▶ _Exercise aim_: Set down the records once more, please, exactly and with the pictures left out.

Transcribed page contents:
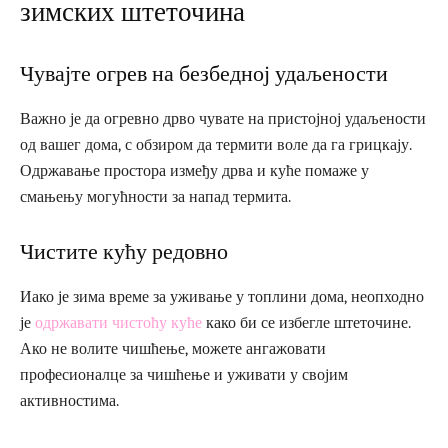
зимских штеточина
Чувајте огрев на безбедној удаљености
Важно је да огревно дрво чувате на пристојној удаљености
од вашег дома, с обзиром да термити воле да га грицкају.
Одржавање простора између дрва и куће помаже у
смањењу могућности за напад термита.
Чистите кућу редовно
Иако је зима време за уживање у топлини дома, неопходно
је
одржавати чистоћу куће
како би се избегле штеточине.
Ако не волите чишћење, можете ангажовати
професионалце за чишћење и уживати у својим
активностима.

▶ _The completed task_:
зимских штеточина
Чувајте огрев на безбедној удаљености
Важно је да огревно дрво чувате на пристојној удаљености
од вашег дома, с обзиром да термити воле да га грицкају.
Одржавање простора између дрва и куће помаже у
смањењу могућности за напад термита.
Чистите кућу редовно
Иако је зима време за уживање у топлини дома, неопходно
је
одржавати чистоћу куће
како би се избегле штеточине.
Ако не волите чишћење, можете ангажовати
професионалце за чишћење и уживати у својим
активностима.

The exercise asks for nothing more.